**REQUIRED ACTION:**
Some lines in the entries contain the word "water". Copy all of them.

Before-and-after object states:
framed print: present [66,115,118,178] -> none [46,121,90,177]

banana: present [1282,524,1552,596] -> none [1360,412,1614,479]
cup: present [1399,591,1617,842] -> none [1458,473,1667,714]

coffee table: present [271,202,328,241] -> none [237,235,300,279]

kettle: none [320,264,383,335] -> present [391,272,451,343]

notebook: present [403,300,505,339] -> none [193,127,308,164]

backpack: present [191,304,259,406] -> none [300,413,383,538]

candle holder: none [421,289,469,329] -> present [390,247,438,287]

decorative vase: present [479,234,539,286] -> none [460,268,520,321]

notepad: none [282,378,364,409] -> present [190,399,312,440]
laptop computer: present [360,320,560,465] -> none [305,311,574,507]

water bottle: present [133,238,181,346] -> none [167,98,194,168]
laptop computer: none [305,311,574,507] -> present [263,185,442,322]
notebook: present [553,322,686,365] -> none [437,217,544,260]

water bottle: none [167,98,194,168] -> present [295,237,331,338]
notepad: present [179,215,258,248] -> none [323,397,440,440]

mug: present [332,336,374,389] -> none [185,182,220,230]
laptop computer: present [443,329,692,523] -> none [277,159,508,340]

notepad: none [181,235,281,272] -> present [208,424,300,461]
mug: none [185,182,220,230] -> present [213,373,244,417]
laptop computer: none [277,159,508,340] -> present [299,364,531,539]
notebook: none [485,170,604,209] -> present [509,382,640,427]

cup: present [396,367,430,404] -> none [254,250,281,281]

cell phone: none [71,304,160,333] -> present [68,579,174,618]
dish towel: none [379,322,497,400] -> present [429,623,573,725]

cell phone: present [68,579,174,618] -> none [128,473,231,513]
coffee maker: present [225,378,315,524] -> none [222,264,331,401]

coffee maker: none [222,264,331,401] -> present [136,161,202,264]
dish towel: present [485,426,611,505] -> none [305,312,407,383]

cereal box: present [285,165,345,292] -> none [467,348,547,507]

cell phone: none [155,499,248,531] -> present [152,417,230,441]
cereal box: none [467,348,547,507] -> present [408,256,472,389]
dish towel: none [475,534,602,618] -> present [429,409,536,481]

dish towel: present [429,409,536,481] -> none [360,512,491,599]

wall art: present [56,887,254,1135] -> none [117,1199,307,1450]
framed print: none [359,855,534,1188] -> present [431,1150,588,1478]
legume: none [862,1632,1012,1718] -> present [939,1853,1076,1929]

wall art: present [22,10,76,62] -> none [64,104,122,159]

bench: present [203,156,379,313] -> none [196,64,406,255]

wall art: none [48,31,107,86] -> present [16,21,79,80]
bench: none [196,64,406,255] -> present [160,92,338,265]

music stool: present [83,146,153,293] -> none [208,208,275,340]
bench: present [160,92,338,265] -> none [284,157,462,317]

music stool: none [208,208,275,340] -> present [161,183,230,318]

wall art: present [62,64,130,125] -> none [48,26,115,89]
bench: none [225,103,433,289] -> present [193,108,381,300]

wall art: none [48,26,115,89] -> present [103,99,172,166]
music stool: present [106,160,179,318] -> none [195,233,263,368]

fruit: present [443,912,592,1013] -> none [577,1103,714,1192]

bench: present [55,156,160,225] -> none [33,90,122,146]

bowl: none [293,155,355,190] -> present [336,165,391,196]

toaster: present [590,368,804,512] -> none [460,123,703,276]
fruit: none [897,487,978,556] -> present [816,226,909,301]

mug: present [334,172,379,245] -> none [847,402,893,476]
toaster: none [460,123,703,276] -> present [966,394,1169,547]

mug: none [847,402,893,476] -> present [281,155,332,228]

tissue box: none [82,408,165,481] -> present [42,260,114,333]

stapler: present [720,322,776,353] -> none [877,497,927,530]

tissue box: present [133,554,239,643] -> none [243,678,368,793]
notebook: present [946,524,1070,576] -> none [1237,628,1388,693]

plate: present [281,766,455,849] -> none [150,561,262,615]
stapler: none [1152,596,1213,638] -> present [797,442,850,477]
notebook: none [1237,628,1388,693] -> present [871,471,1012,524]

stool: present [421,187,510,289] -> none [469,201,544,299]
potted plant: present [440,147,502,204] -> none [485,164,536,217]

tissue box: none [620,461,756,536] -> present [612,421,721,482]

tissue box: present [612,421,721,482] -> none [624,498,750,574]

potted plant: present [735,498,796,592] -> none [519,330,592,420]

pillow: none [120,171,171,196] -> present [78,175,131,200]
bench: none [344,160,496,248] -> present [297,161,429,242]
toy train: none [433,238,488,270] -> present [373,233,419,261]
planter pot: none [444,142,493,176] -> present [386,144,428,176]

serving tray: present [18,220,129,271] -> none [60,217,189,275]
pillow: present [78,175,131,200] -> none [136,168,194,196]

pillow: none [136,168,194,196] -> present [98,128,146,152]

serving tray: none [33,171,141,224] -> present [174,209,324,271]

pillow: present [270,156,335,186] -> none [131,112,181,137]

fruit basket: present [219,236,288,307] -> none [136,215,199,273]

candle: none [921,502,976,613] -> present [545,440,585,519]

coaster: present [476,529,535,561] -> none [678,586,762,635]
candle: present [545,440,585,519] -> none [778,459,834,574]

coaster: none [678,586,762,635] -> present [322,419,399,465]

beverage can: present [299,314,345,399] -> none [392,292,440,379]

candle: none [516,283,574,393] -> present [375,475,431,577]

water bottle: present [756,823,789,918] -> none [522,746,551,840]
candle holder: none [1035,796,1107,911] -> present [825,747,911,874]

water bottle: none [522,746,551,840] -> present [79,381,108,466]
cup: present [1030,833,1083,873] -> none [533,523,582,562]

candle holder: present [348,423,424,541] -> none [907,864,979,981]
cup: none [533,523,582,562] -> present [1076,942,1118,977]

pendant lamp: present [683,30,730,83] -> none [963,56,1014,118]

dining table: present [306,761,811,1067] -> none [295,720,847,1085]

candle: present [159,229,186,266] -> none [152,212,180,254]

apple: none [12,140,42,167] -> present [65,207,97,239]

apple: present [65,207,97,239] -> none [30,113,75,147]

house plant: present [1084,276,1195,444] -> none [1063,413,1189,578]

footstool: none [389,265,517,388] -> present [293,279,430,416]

**ANSWER BOX:**
water bottle: present [133,238,181,346] -> none [167,98,194,168]
water bottle: none [167,98,194,168] -> present [295,237,331,338]
water bottle: present [756,823,789,918] -> none [522,746,551,840]
water bottle: none [522,746,551,840] -> present [79,381,108,466]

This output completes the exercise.